For instance if you rent an airplane only by the hour, fuel included, your best price will be full power during the entire flight.

We used to have our alternate leg based on LRC.....ATR series. I suppose the performance numbers showed it to be better. But I don't think any headwind/tailwind component was used in the calculation. I do remember on two hour diversion to alternate on minimum fuel, we had a very strong headwind for much of the flight, and the performance tables had no consideration for headwind component. All I could do was adjust power settings and see how it affected arrival calculations. Plus the wind was forecast to drop off significantly after one hour making it more difficult. Somehow we landed exactly at our 900 pound reserve fuel minimum.

As far as I know, the modern Boeing FMC's base their LRC calculations on zero wind as well.

Correct me if I am wrong but I believe these performance numbers are giving you max (or 99%) air miles not ground miles which is the important thing to know.

Lots of interesting talk about speeds, but not much about maintenance cost. If you know (even fairly roughly) what your plane costs in terms of maintenance per time unit, then you can properly make up the balance of fuel cost and maintenance cost.

In a previous company we had some guys always wanting to go as close to service ceiling as possible, because fuel flow would be lower etc. Meanwhile, they were running the engines fairly hot and kept high RPM to get there and anything they saved in fuel was later basically burned up twice by the engine needing heavy maintenance much sooner due to running it hard all the time.

It's a similar issue with helicopters, which are in effect turbo-props, where quite often the major factor is headwind / tailwind. On one type I flew for offshore SAR, we carried out trials to gain more data than the Flight Manuals provided. Our concern wasn't so much getting there, but getting back to landfall again. We found the best way to minimise fuel used was a cruise climb to altitude (less than 10,000 feet in our case because we were unpressurised) and then a slightly reduced cruise speed if there was a tailwind. If there was a headwind, reducing the cruise speed was pointless because it was offset by a longer airborne time. There was a page in the FMS that showed I specific fuel consumption, i.e. Fuel being burned per mile, which was a big help. Obviously, mainly because of the wind factor, it varied from flight to flight.

Save fuel, yes. Save money, maybe. Two separate questions, and it's important to be clear about which one you're addressing.

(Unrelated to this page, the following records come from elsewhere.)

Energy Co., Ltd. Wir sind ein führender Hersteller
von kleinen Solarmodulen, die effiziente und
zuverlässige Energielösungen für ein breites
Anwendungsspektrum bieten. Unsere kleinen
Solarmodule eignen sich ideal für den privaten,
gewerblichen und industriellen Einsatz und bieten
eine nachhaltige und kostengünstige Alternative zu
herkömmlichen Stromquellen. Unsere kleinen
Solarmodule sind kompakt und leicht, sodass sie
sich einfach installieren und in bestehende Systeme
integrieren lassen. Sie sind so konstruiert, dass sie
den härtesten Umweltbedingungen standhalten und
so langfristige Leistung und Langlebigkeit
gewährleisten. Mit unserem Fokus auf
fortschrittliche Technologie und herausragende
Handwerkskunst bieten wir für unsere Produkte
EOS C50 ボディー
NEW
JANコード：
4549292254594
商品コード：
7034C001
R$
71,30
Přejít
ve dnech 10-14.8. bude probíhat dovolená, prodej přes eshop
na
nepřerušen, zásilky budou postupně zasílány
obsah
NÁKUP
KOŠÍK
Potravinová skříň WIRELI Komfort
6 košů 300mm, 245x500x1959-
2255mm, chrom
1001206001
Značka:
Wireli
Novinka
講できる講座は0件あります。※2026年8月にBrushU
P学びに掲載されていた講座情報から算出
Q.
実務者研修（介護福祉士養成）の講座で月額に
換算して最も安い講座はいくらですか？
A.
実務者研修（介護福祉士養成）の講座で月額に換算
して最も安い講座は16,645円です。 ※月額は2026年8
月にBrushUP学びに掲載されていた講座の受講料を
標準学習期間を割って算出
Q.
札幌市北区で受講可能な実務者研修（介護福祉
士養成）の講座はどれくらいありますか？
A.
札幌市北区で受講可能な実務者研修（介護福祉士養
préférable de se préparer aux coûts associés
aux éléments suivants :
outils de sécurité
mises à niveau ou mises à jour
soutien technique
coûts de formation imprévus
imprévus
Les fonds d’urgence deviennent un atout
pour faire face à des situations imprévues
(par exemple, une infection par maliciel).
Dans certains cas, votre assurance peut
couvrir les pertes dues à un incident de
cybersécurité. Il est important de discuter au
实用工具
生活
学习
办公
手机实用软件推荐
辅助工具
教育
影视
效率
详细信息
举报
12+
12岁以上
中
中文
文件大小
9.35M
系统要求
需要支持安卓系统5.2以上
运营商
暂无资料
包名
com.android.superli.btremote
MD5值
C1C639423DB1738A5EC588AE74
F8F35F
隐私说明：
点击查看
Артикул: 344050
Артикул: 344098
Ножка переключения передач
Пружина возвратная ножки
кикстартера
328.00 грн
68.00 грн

Only if you are flying exotic aircraft long distances at high(er) altitudes does slowing down possibly make any sense. The best way of saving money is to fly at a level that will give you the best possible groundspeed, whether that is at FL50 or FL250 (or more for the posher types). The time taken for climbs and ATC interference in descents wrecks meaningful fuel savings gained by flying at optimal speeds. The biggest savings are gained by “directs” and short visual approaches at destination.

Turboprop operators probably wouldn’t have the same flight planning resources as a major airline operating wide body jets long haul. The fligh planning department have access to huge amounts of data and can plan routes accordingly taking advantage of favourable winds and minimising unfavourable ones.

A London - Los Angeles flight would have several possible routes and significant savings can be made by selecting the most economical track, which may not be the shortest distance.

Turboprop routes are generally short and little variation is possible. A few “rules of thumb” would probably cover most operators.